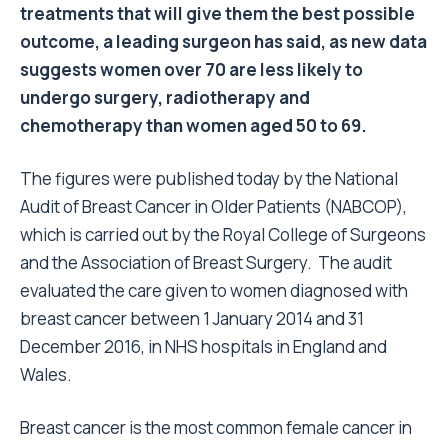
treatments that will give them the best possible
outcome, a leading surgeon has said, as new data
suggests women over 70 are less likely to
undergo surgery, radiotherapy and
chemotherapy than women aged 50 to 69.
The figures were published today by the National
Audit of Breast Cancer in Older Patients (NABCOP),
which is carried out by the Royal College of Surgeons
and the Association of Breast Surgery. The audit
evaluated the care given to women diagnosed with
breast cancer between 1 January 2014 and 31
December 2016, in NHS hospitals in England and
Wales.
Breast cancer is the most common female cancer in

• • •

__TASK ITEM__. Each entry above should be printed again word for word, with any picture dropped.

__RESULT OF THE EXERCISE__.
treatments that will give them the best possible
outcome, a leading surgeon has said, as new data
suggests women over 70 are less likely to
undergo surgery, radiotherapy and
chemotherapy than women aged 50 to 69.
The figures were published today by the National
Audit of Breast Cancer in Older Patients (NABCOP),
which is carried out by the Royal College of Surgeons
and the Association of Breast Surgery. The audit
evaluated the care given to women diagnosed with
breast cancer between 1 January 2014 and 31
December 2016, in NHS hospitals in England and
Wales.
Breast cancer is the most common female cancer in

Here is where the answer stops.